A film by Robert Zemeckis
"The Polar Express" is based on a 29 page award winning children's book by Chris Van Allsburg. Robert Zemeckis obviously had to expand Van Allsburg's book, but he still begins with the first line of the book and ends with the last line. "The Polar Express" is animation like we have never seen before, using a movement capture technology which has advanced far beyond anything that has come before.

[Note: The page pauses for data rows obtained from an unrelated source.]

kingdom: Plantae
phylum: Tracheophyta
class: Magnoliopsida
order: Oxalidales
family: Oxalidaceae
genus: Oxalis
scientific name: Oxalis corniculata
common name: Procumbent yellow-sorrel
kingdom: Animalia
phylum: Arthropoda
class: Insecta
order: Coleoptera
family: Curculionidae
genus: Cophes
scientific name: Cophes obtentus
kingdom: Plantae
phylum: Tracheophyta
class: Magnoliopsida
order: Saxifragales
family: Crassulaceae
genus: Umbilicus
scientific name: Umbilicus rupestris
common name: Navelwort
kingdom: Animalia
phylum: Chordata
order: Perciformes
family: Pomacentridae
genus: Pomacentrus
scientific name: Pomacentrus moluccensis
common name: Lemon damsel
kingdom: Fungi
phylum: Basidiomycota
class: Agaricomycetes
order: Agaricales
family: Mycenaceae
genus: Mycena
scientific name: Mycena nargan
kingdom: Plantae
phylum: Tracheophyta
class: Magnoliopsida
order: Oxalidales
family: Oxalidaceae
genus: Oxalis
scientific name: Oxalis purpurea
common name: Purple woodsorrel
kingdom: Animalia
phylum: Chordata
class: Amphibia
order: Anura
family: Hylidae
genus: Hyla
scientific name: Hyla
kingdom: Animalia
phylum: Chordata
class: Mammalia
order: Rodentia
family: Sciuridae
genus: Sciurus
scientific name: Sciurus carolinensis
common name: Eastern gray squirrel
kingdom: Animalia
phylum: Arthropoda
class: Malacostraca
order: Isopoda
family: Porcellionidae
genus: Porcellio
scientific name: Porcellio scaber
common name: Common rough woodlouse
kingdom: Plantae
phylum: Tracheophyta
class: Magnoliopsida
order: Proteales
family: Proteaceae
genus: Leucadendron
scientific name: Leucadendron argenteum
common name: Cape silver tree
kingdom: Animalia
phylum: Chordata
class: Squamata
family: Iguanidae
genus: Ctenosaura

Hero Boy (Tom Hanks) has lost his faith in Christmas. He has told his sister that there is no Santa Claus, and while he still wants to believe that Santa Claus lives at the North Pole and delivers presents to all the good little boys and girls, he knows from his encyclopedia that the North Pole is barren with no life. He goes to sleep on Christmas Eve but is woken in the middle of the night by the sound of a train outside his window. He puts on his jacket and runs outside and sees a big train in the middle of the street with a Conductor (Tom Hanks) "all aboard!" The train, the Polar Express, is headed to the North Pole and Hero Boy is on the list of passengers. After a moment's hesitation, Hero Boy decides to take the trip.
All of the other kids on the train believe that they are truly going to the North Pole to see Santa Claus, but Hero Boy is not so sure. Despite the magic of a train pulling up to his house in the middle of the night taking him on a wonderous trip, he doesn't believe. He does befriend Hero Girl (Nona Gaye), however, and after losing her ticket by mistake, Hero Boy has a small adventure on the train trying to find the ticket and then trying to find Hero Girl.
Much of "The Polar Express" takes place on the train until it reaches the North Pole, so the scope of the adventure is small. But, this is a very visual movie and anytime the movie takes a peek outside the windows of the train it is absolutely stunning. The animation looks more than real. Everything is extra sharp and beautiful. The only trouble is with the human characters. While these are perhaps the best animated human characters (better than "Final Fantasy"), they still look a little bit creepy in the face. They move well, but their faces are not exceptionally expressive and look a bit dead at times. While the partial creepiness lasts throughout the movie, it takes a backseat to the physical beauty of the animation and the enjoyment of the movie.
The voice talent in "The Polar Express" all does a very good job. Tom Hanks, who performs as Hero Boy, The Conductor, The Hobo, Santa Claus, the Father, and Scrooge is excellent as always. Nona Gaye is perfect in her role as Hero Girl and I would suggest that she is really the backbone of the movie. We also get to see Peter Scolari (better known as the guy from "Bosom Buddies" who didn't become famous) as the Lonely Boy.
"The Polar Express" has the potential to be a perennial holiday favorite for years to come. There is a sweetness and a sadness in this story of a child that is sure to resonate with viewers. This story gets lost at times in the long, though fun, train voyage to the North Pole. This movie would, perhaps, be better suited to a shorter television special (though I can't imagine any television producer paying the money to make this movie for tv), but it works in the theatre.
By no means is this a perfect movie, and far too much attention will be paid to how much "The Polar Express" cost to make (though it will lead to further innovation and cheaper techniques for other movies to use), but this is a nice, sweet holiday movie. It is about the spirit of Christmas and holding onto that "magic" that is the belief of a child.